Bathsheba Everdene ist, auf den ersten Blick zumindest, so etwas wie eine personifizierte Unabhängigkeitserklärung. Aus den Geschlechterkonventionen ihrer Zeit – es sind die 1870er-Jahre im Süden Englands, in Wessex – macht sich die junge Frau vermeintlich nichts. Sie reitet wie ein Mann, zumindest, wenn sie sich unbeobachtet glaubt. Heiraten mag sie nicht, mit der Begründung, sie könne niemandes Besitz sein. Stattdessen übernimmt sie nach einer Erbschaft die Führung des großväterlichen Gutshofs.
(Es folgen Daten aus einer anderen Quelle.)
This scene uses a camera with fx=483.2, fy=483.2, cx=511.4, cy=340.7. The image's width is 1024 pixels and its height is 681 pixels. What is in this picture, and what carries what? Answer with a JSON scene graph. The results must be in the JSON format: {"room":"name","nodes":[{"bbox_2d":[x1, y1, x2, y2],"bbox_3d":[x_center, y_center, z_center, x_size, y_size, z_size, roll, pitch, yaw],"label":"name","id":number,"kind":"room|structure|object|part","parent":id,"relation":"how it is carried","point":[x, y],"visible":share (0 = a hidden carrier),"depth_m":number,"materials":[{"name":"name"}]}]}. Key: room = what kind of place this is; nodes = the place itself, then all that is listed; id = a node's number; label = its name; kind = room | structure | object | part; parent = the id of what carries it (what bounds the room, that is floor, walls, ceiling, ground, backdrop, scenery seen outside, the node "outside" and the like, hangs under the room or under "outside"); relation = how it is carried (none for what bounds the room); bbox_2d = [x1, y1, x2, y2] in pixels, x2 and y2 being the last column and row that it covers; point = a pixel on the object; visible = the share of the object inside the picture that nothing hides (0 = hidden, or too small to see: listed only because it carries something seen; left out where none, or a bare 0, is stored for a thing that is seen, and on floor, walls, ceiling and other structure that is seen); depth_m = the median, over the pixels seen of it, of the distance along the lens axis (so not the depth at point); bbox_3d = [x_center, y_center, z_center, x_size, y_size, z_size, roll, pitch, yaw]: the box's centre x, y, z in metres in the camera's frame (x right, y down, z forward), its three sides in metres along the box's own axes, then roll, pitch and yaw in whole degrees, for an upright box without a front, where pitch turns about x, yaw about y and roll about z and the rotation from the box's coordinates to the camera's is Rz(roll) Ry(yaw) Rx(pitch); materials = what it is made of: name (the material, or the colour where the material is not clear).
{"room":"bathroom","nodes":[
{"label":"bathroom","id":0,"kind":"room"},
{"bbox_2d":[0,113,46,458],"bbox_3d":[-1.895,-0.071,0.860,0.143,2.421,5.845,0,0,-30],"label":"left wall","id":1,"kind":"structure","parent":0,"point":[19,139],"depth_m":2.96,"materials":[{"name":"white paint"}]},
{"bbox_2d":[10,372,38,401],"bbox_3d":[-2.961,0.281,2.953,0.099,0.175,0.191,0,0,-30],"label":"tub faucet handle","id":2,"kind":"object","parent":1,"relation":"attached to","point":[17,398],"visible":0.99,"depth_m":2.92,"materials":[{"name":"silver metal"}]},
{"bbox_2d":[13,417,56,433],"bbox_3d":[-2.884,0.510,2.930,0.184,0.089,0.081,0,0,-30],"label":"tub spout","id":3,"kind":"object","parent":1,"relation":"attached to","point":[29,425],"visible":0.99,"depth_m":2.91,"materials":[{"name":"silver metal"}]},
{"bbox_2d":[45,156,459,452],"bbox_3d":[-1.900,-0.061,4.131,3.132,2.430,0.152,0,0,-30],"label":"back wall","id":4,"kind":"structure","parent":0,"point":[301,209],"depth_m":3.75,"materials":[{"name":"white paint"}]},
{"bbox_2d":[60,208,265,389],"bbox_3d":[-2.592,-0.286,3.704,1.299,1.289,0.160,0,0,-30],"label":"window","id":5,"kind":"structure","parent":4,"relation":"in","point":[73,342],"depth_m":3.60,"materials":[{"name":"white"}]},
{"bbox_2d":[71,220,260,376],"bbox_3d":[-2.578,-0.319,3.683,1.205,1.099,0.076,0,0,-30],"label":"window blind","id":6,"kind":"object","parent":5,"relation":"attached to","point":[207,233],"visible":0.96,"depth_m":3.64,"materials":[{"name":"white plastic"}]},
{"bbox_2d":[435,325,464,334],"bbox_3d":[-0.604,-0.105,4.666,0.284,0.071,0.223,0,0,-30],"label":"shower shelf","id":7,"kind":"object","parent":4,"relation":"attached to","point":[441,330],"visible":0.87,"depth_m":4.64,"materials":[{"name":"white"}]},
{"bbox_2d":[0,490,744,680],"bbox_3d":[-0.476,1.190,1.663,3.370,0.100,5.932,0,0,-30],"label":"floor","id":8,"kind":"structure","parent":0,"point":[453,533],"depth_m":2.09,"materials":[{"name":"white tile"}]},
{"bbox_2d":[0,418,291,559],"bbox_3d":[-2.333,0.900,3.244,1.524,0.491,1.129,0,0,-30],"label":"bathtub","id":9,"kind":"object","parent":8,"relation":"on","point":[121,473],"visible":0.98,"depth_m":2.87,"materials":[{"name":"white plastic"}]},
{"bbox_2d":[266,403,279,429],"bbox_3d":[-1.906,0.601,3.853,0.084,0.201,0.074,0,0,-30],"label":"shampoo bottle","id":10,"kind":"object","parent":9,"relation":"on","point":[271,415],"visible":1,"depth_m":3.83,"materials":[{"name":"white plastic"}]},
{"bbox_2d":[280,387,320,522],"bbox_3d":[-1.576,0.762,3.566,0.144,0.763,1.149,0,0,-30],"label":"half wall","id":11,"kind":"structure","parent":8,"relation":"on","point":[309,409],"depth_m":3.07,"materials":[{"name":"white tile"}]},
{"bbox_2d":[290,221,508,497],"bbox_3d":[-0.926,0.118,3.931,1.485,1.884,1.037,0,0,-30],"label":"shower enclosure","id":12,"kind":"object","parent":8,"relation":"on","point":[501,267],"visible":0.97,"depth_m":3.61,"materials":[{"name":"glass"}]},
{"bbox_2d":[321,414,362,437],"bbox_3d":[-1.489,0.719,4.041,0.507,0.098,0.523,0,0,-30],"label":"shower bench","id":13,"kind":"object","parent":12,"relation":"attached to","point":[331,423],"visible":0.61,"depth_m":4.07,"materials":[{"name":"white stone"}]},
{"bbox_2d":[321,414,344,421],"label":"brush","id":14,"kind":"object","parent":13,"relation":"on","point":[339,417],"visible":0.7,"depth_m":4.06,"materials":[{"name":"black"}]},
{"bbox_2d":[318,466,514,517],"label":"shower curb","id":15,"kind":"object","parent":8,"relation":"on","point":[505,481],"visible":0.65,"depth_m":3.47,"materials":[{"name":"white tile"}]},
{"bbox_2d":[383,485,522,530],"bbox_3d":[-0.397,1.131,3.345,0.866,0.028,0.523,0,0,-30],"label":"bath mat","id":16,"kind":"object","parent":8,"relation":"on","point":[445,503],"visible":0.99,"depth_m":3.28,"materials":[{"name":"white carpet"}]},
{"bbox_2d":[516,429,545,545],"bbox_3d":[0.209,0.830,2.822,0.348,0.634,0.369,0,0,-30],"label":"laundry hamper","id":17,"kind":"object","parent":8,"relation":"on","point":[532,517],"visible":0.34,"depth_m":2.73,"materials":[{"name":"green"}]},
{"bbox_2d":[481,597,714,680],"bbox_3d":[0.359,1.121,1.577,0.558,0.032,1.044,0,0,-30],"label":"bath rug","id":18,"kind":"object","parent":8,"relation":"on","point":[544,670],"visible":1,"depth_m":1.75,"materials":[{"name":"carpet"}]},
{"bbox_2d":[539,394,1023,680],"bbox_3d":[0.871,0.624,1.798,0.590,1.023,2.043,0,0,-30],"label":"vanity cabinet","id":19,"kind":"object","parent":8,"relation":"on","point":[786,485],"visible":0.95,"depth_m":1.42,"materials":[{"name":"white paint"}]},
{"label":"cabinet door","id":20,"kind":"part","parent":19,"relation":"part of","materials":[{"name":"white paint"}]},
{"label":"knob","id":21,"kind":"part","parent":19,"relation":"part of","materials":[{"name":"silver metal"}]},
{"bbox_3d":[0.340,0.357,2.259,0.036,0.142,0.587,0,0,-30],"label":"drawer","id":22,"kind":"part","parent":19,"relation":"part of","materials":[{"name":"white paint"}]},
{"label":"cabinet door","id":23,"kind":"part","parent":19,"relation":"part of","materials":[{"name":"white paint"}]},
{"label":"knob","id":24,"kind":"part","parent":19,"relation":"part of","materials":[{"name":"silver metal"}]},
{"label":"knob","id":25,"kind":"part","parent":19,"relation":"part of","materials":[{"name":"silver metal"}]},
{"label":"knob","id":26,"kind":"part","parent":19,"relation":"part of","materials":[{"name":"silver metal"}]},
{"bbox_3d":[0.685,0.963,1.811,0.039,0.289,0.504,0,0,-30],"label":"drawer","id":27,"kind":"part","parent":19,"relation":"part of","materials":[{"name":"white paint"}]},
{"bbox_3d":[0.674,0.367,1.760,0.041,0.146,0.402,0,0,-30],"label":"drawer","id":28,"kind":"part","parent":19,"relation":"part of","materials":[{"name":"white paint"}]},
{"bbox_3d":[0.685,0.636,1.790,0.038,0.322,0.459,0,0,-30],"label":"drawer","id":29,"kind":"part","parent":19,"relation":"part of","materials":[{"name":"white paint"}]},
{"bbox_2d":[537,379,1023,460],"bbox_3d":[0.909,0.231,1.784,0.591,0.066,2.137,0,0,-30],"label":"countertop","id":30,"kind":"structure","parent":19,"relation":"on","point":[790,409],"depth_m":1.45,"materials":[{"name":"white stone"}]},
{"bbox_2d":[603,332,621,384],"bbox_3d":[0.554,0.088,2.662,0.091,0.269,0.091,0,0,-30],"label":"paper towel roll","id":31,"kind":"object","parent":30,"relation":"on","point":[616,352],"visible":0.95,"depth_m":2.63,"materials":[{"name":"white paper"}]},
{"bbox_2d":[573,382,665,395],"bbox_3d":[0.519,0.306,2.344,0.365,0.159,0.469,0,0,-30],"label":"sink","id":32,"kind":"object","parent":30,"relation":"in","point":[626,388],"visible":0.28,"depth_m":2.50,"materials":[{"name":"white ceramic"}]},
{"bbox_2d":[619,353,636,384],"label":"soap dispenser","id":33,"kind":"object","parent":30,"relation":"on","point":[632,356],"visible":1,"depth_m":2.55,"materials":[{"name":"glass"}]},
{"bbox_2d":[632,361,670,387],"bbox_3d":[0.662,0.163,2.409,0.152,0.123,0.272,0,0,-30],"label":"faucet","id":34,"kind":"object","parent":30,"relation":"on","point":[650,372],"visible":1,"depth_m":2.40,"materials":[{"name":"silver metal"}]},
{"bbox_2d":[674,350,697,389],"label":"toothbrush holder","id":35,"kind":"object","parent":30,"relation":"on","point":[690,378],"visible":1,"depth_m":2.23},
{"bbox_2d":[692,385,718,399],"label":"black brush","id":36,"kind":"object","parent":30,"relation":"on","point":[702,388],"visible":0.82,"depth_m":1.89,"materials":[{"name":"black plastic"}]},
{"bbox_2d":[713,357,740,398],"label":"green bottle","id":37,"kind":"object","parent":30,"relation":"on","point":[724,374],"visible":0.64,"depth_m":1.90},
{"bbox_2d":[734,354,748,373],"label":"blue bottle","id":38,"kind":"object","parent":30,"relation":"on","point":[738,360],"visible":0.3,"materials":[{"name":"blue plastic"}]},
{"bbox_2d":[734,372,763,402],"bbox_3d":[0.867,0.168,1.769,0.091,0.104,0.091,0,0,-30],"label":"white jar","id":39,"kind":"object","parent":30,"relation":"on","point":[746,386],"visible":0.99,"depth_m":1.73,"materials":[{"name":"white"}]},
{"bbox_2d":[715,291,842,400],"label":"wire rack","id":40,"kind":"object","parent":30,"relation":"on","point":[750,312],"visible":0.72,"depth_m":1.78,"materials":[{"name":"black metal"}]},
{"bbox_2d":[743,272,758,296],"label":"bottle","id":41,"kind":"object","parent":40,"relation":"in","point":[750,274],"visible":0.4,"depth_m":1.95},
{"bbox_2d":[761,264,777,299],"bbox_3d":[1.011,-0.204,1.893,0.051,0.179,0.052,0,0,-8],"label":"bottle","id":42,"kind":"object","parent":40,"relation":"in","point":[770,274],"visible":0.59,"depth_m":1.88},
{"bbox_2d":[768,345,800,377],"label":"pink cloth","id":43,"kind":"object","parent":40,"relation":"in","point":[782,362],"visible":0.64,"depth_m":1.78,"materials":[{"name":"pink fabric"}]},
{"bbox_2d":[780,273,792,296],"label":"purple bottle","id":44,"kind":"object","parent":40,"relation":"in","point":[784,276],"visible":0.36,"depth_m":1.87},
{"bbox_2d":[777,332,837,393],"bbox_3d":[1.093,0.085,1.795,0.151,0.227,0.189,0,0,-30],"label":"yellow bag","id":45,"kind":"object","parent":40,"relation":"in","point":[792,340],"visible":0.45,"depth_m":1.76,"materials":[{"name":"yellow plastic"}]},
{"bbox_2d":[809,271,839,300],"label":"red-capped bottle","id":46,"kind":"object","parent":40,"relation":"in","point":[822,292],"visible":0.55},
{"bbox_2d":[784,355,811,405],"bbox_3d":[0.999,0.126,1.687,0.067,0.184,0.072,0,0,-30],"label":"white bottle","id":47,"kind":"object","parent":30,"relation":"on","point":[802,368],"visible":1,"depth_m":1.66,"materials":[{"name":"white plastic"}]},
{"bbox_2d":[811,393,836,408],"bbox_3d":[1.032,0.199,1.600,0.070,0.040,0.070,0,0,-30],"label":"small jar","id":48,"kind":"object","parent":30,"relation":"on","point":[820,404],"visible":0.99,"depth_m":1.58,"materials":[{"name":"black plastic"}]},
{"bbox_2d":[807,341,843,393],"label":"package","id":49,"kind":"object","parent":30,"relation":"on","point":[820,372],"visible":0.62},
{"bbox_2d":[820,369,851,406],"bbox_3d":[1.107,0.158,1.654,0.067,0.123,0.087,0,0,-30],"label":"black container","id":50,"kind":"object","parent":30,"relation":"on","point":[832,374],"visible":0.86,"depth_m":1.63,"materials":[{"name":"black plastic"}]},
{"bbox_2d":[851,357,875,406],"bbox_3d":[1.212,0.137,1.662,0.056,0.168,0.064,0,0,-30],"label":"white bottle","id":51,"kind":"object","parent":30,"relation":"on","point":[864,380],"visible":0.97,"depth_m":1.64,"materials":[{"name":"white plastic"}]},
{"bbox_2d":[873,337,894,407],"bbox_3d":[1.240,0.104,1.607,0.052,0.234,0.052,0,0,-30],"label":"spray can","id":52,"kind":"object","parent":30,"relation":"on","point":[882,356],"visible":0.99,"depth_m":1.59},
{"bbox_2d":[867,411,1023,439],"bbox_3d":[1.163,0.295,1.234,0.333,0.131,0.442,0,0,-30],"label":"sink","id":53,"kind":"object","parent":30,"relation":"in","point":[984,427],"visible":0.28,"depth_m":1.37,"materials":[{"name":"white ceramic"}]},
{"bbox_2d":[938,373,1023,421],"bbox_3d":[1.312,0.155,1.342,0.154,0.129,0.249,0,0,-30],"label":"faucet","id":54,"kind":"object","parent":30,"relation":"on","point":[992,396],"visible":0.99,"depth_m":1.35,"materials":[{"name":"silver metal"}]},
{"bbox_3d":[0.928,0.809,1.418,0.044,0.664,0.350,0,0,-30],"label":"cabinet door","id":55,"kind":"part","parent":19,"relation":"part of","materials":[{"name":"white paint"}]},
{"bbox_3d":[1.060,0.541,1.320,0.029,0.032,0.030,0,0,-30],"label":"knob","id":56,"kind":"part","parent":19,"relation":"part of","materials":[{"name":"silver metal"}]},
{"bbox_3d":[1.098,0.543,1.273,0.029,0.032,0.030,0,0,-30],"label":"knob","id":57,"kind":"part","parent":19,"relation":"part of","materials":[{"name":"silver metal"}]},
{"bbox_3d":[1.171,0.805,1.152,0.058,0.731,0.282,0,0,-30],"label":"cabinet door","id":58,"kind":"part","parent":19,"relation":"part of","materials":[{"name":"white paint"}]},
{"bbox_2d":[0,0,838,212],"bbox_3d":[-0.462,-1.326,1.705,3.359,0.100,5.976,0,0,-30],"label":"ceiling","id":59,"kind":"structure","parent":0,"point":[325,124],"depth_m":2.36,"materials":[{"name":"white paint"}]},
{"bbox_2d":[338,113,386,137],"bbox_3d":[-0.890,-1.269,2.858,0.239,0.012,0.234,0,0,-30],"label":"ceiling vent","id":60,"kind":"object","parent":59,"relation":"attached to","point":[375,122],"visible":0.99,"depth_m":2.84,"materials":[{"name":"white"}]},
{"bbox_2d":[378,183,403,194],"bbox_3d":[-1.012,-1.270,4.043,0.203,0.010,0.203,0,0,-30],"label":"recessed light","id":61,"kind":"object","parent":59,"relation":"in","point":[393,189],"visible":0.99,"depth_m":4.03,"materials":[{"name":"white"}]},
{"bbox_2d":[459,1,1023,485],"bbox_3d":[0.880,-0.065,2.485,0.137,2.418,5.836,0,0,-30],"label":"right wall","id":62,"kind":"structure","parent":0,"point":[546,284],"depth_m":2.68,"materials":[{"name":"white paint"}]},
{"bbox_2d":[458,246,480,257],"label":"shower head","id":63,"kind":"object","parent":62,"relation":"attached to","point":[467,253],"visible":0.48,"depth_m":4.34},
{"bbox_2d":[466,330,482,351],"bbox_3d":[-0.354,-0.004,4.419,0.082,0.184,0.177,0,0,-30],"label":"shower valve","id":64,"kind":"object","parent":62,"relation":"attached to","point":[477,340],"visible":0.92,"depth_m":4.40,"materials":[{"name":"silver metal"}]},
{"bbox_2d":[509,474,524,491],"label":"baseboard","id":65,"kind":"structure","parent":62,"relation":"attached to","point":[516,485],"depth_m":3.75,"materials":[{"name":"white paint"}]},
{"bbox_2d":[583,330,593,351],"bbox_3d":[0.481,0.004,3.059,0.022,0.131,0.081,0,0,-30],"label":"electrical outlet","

Den steilen proto-feministischen Einstieg hielt Thomas Hardy in dem Roman „Far From the Madding Crowd“ aus dem Jahr 1874, auf dem die Verfilmung des Dänen Thomas Vinterberg basiert, natürlich nicht durch. Bathsheba will gezähmt werden, irrt und wirrt und kehrt nach einem rücksichtslosen Flirt mit dem reichen, hoffnungslos verliebten William Boldwood und einer rasant gegen die Wand gefahrenen Ehe mit dem verwegenen Offizier und Spieler Frank Troy zum ersten Kandidaten zurück: dem treuen und verlässlichen Schäfer Gabriel Oak.
Vinterbergs Verfilmung ist bereits die vierte Adaption des Romans für die Leinwand, unter denen John Schlesingers „Die Herrin von Thornhill“ (1967) wohl die bekannteste ist. Wenn der grundsolide Film denn überhaupt so etwas wie eine revisionistische Spur verfolgt, dann ist sie am ehesten in der zeitgenössischen Ausstrahlung Carey Mulligans zu finden: in ihrem ironischen Lächeln, den offensiven Blicken, den nach vorne stürmenden Bewegungen. Ansonsten ist der Film von genau der Polarität bestimmt, die bereits Hardys Roman zu eigen war: zwischen Realismus und Romantik, progressiven Tönen und Konvention.
Vinterbergs Blick auf die Ehe als Tauschökonomie ist bei aller Ungeschminktheit nie wirklich ernüchternd. Eher amüsiert als bissig betrachtet er den Heiratsantrag als eine Art Geschäftsbericht – so viele Hektar Land, Kleider, ein Klavier, Blumen etc. Die Romantik hat im Film eindeutig Überhang, freilich in ihrer lichten, populären Variante. Farmarbeit ist hier auch immer ein Verbindungsglied zwischen Natur und Körpern, ein Medium des physischen Kontakts. Wenn Gabriel und Bathsheba während eines nächtlichen Sturms gemeinsam die Strohballen abdecken oder bis zur Hüfte im dreckigen Wasser stehend die Schafe waschen, legt Vinterberg die Bausteine für die zukünftige Paarkonstruktion. Vor allem der nicht sonderlich subtil choreografierte Blickaustausch zwischen den beiden arbeitet von Beginn an ihrer Zusammenführung entgegen. Die im Vergleich eigentlich interessanteren „Episoden“ der Heldin mit Boldwood und Troy bekommen dadurch den Status von Übergangserfahrungen, die im Sinne des Entwicklungsromans zu absolvieren sind. Dass sich Bathsheba tatsächlich in aller Konsequenz für ihre Unabhängigkeit und gegen die Ehe entscheiden könnte, scheint in keinem Moment eine Option. Nach einem offenen, luftigen Auftakt wird die Dramaturgie und mit ihr die Heldin zunehmend in klare, vorgegebene Bahnen gelenkt.